Selected excerpt:
== Segment start ==

For those who migrate, changes in eating habits can also lead to a changes in health conditions. A growing number of mortality studies on immigrants have shown that when they consume food in a Western way, they experience higher rates of heart disease, high blood pressure, and diabetes. Very often, immigrants represent the poorest part of our societies. According to US studies (Singh, Miller 2004) where the migratory tradition is longer, this “poverty trap” has repercussions on the second generation. In fact, children of migrants born in countries of destination may have a higher standard of living but a lower life expectancy than their parents.

This seems paradoxical to the idea that moving from developing to developed countries improves every aspect of life. For this reason, food education - important to all citizens, but above all to second generations of migrants – also plays a central role in the prevention of obesity and many chronic-degenerative diseases. And to be effective, this comprehensive education approach has to be in early childhood, to prevent bad eating habits and lay the foundations for future well-being.

Almost two thousand years ago, the Roman philosopher Seneca, exiled in Corsica, wrote to his mother Elvia: “Different people have been led away from their homes by different causes; but in all cases it is clear that nothing remains in the same place in which it was born: the movement of the human race is perpetual: in this vast world some changes take place daily” 7.

Further research on food and migration in the wider Mediterranean is a crucial interest for all countries involved, given the geopolitical and demographic challenges we are facing. This will be nourished by a proper consideration of the role of food in culture and, therefore, in all integration policies. This is why, along with a series of recommendations which summarize our approach, we have collected a series of best practices on food and integration, regarding countries of origin, of transit, and of destination of migrants.

Novelist Mohsin Hamid writes in “Exit West” (2017): “We are all migrants through time”. The truth is that we are also migrants through food.

Notes

1 MacroGeo elaboration on Nielsen Strategic Planner 2016 data.

2 “In a narrow sense, ethnic foods are defined as foods originating from a heritage and culture of an ethnic group who use their knowledge of local ingredients of plants and/or animal sources. To illustrate, Hindu food from India, Maori food from New Zealand, and Masai food from Kenya are all considered ethnic foods. However, the term ethnic food is ambiguous. Thus, in a broader sense, ethnic food can be defined as an ethnic group’s or a country’s cuisine that is culturally and socially accepted by consumers outside of the respective ethnic group. For example, Greek food, Indian food, Italian food, Thai food, and Korean food are all considered ethnic food outside of their own countries. Furthermore, foods eaten by people of different religions are also considered ethnic food. For example, traditional Buddhist cuisine, Christian cuisine, and Muslim cuisine are also included in the category of ethnic food” (Kwon 2015). Given that the use of the word “ethnic” changes when the context of ethnicity changes (for example, if a subgroup becomes a majority group, or becomes incorporated into the majority cultural tradition), what may be considered “ethnic food” will undoubtedly change over time.

3 See https://www.ibisworld.com/industry-trends/specialized-market-research-reports/consumer-goods-services/food-beverage-stores/ethnic-supermarkets.html

4 CBI 2017 and MacroGeo elaboration on Ibis world and Nielsen mass market data.

5 “…Modern-day Western metropolises are, in fact, full of “ethnic” food stores which, out of religious vocation or community spirit, allow members of a given faith to keep to precise rituals and, together with the flavors of traditional foods, maintain the knowledge of being part of a social universe with its own identity…” (BCFN 2009a).

6 On food and health, see BCFN 2009b.

7 We thank Massimo Livi Bacci for the quote, analysed further in his works, including Livi Bacci (2015). The original text is: “Alios alia causa exciuit domibus suis: illud utique manifestum est, nihil eodem loco mansisse quo genitum est. Adsiduus generis humani discursus est; cotidie aliquid in tam magno orbe mutatur” (Ad Helviam Matrem De Consolatione, VII, 5).

== Segment end ==

Things to do:
**a)** From the passage on food and migration, extract everything from "6 On food and" down to "Consolatione, VII, 5).".
**b)** In the passage on food and migration, where was Seneca exiled when he wrote to his mother Elvia?

Data listing:
== Segment start ==

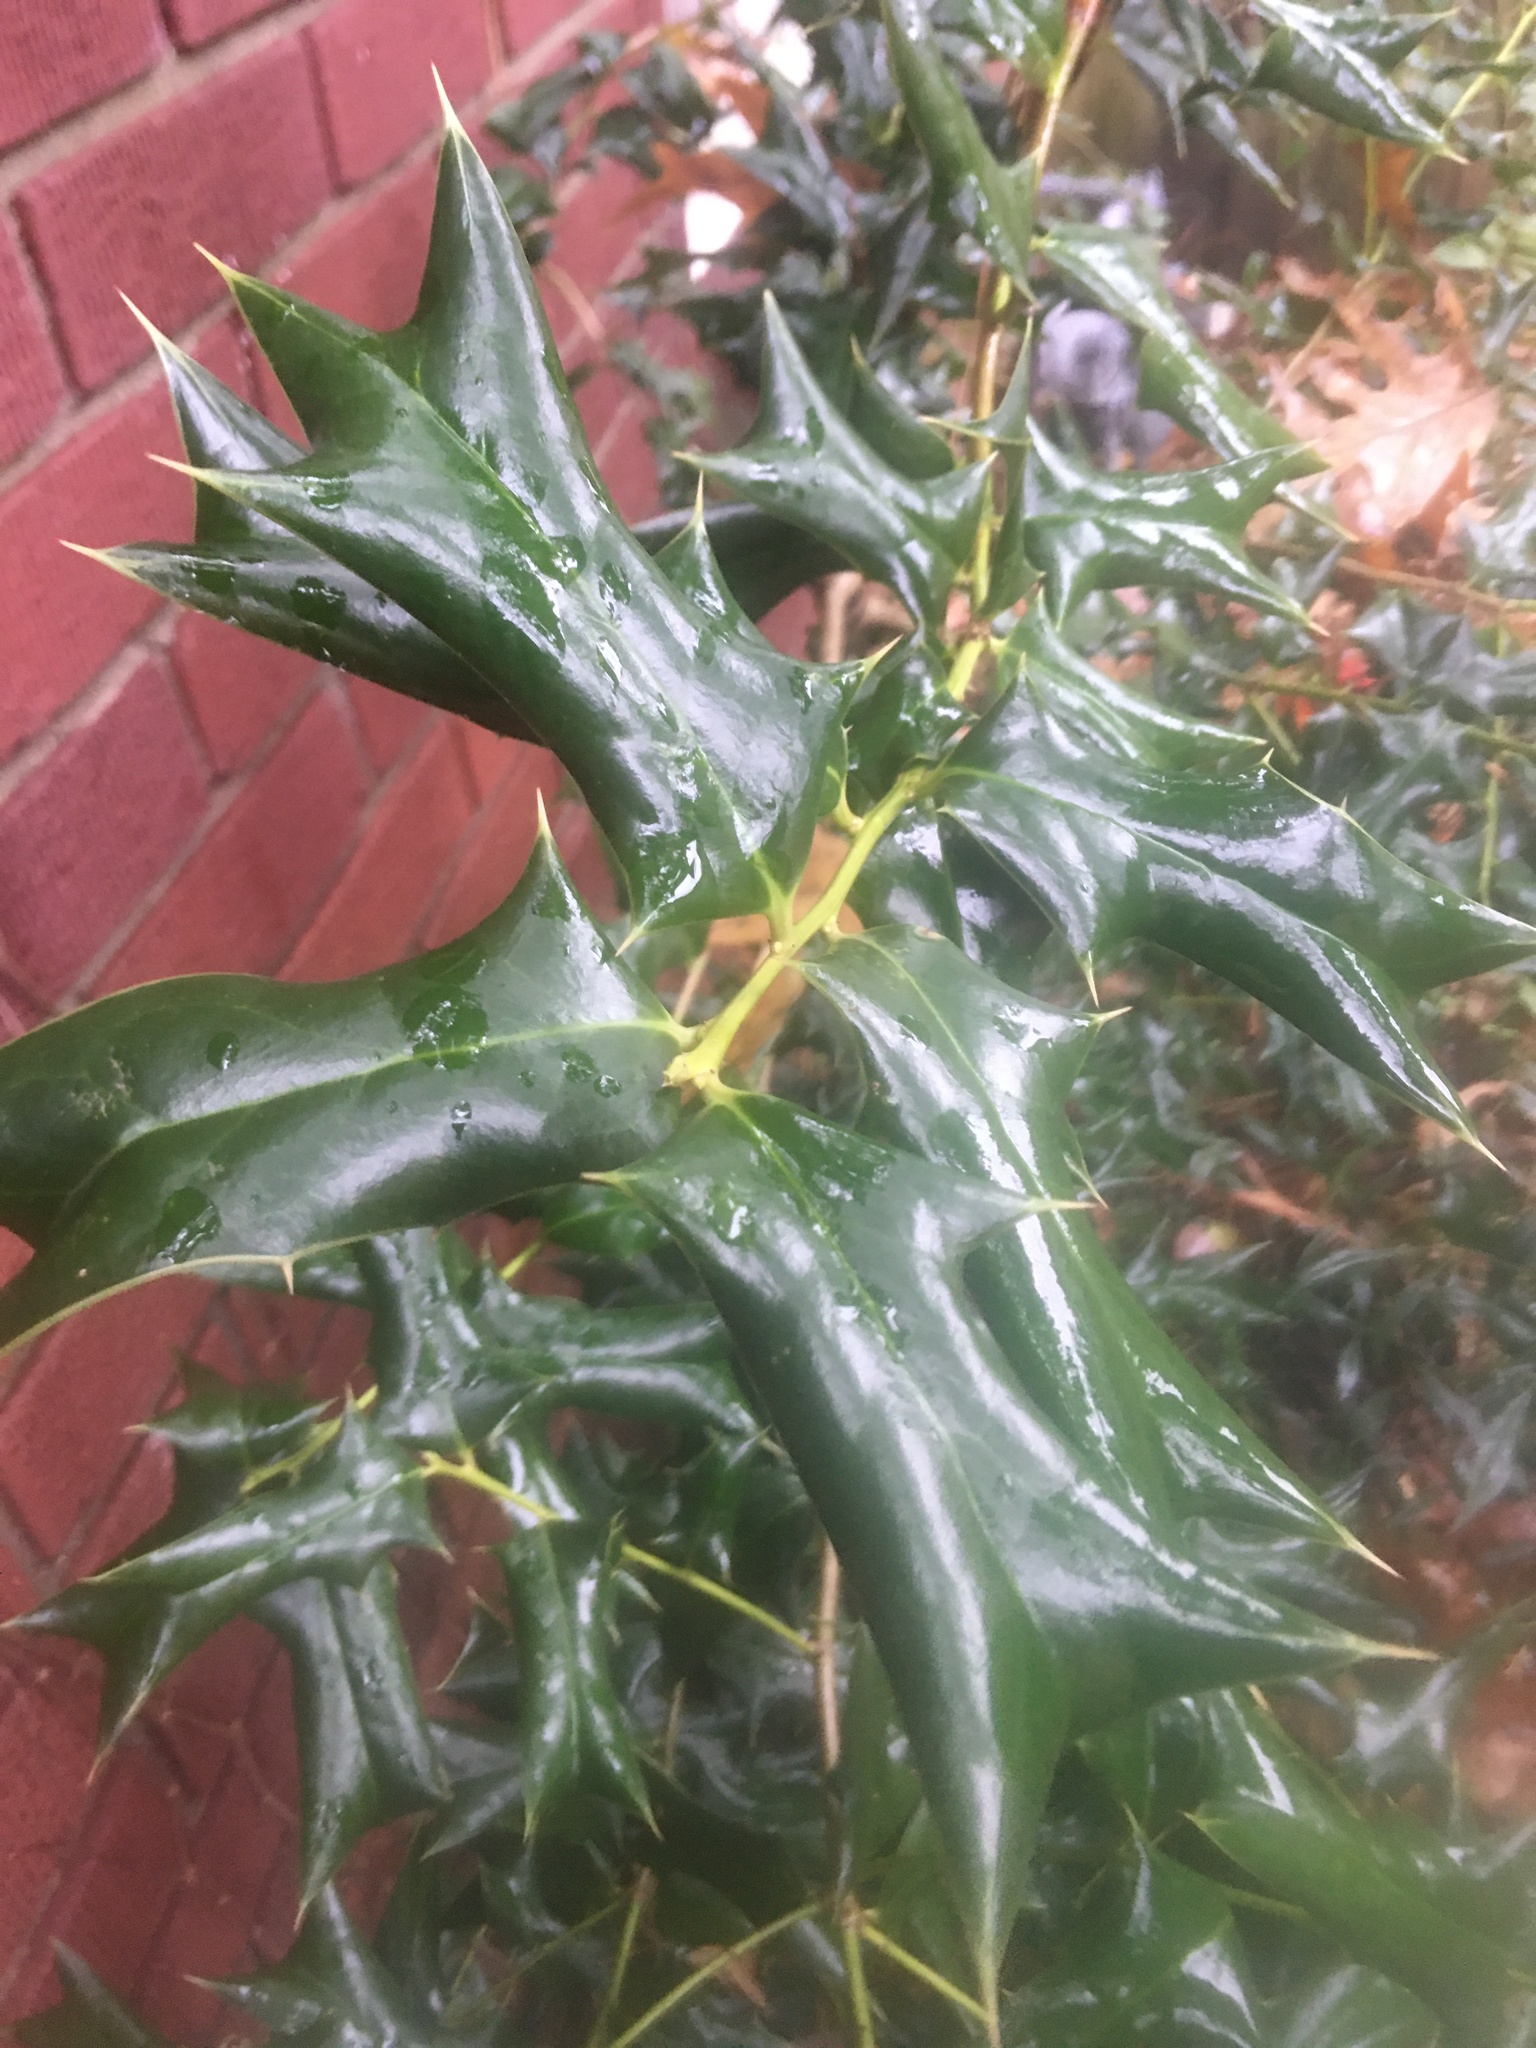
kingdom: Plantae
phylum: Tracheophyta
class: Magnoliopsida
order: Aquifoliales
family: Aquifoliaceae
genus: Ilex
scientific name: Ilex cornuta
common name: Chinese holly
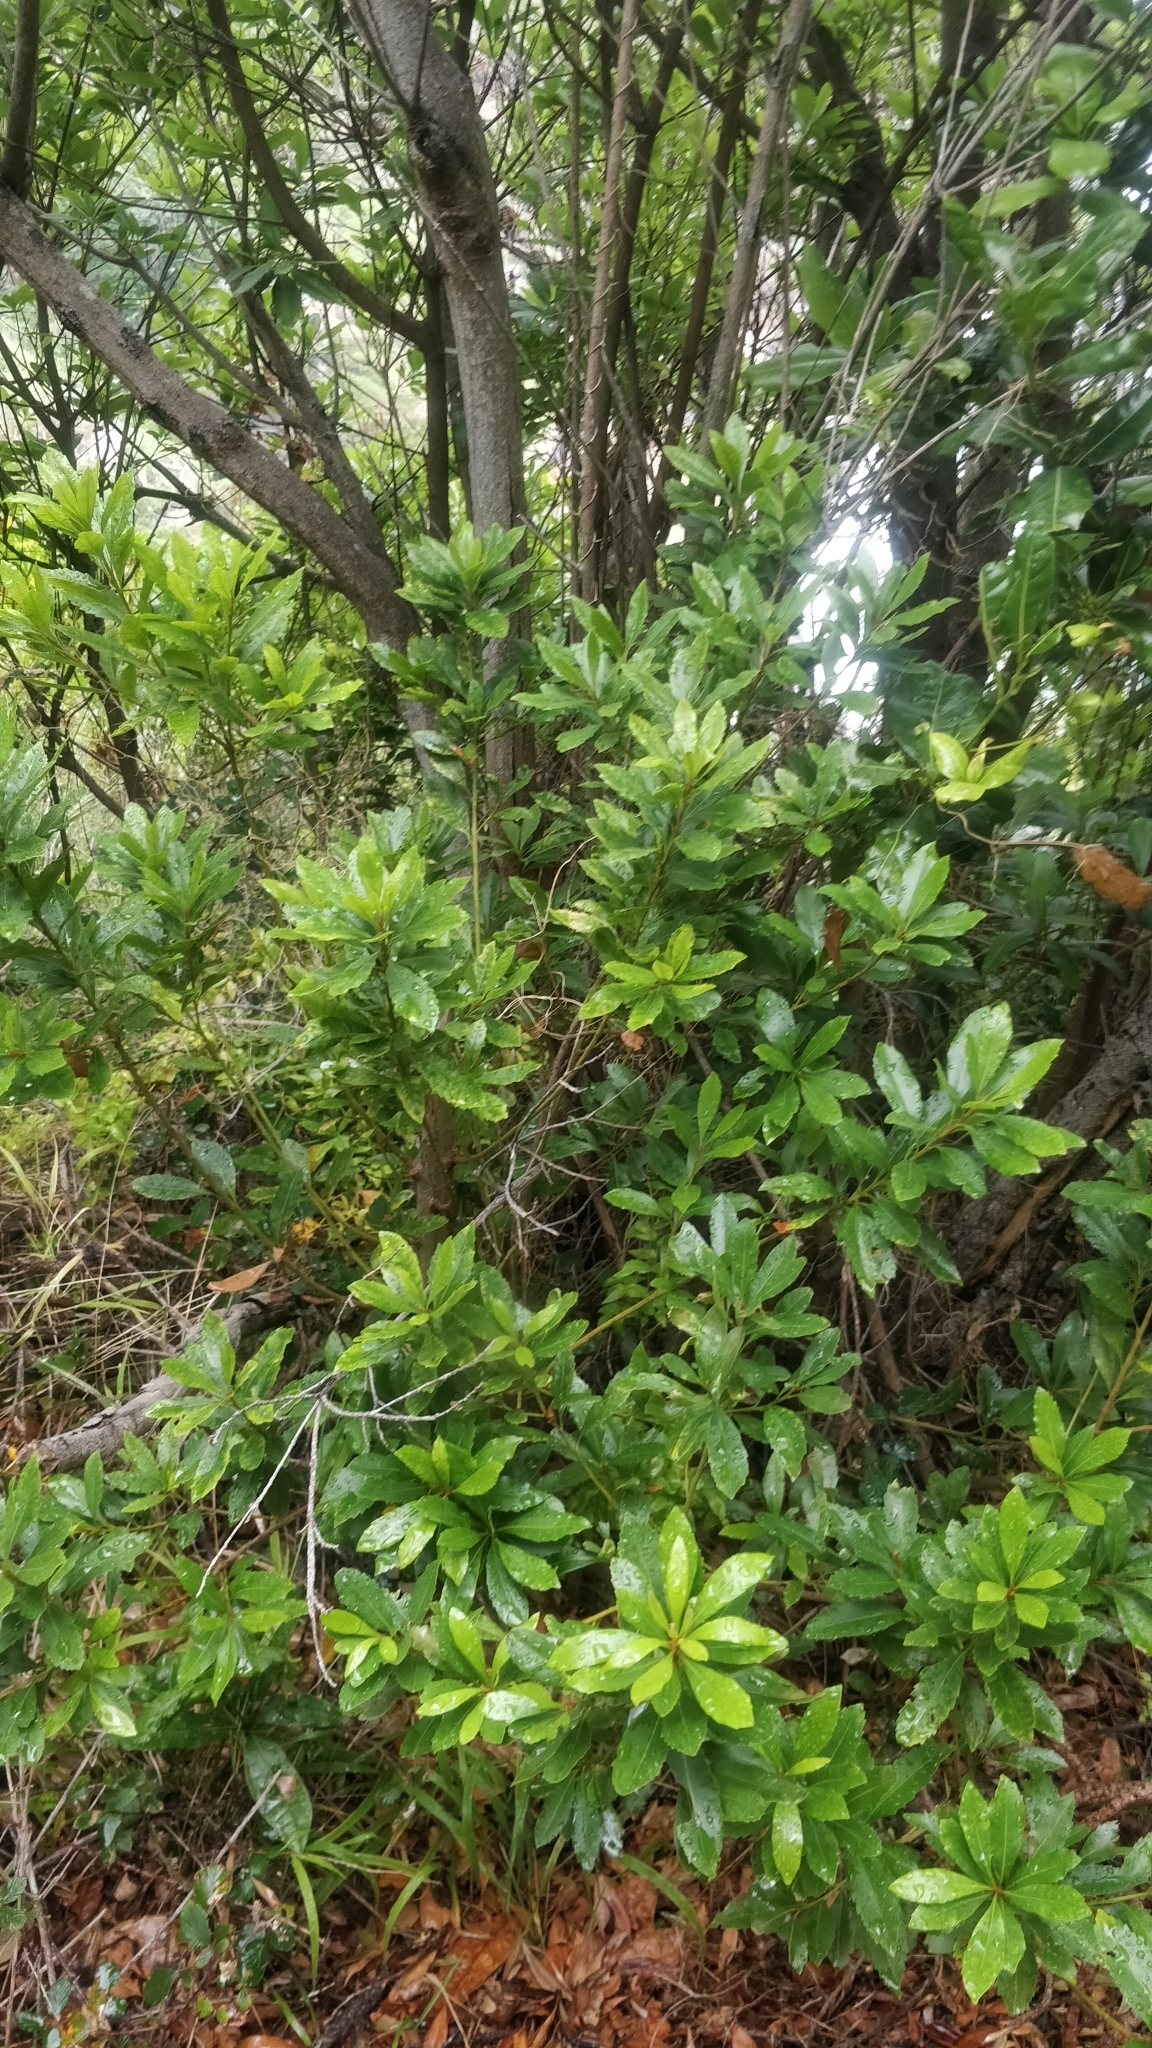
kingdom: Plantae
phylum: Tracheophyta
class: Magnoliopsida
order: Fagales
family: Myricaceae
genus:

== Segment end ==

Activity answers:
**a)**
6 On food and health, see BCFN 2009b.

7 We thank Massimo Livi Bacci for the quote, analysed further in his works, including Livi Bacci (2015). The original text is: “Alios alia causa exciuit domibus suis: illud utique manifestum est, nihil eodem loco mansisse quo genitum est. Adsiduus generis humani discursus est; cotidie aliquid in tam magno orbe mutatur” (Ad Helviam Matrem De Consolatione, VII, 5).

**b)** Corsica.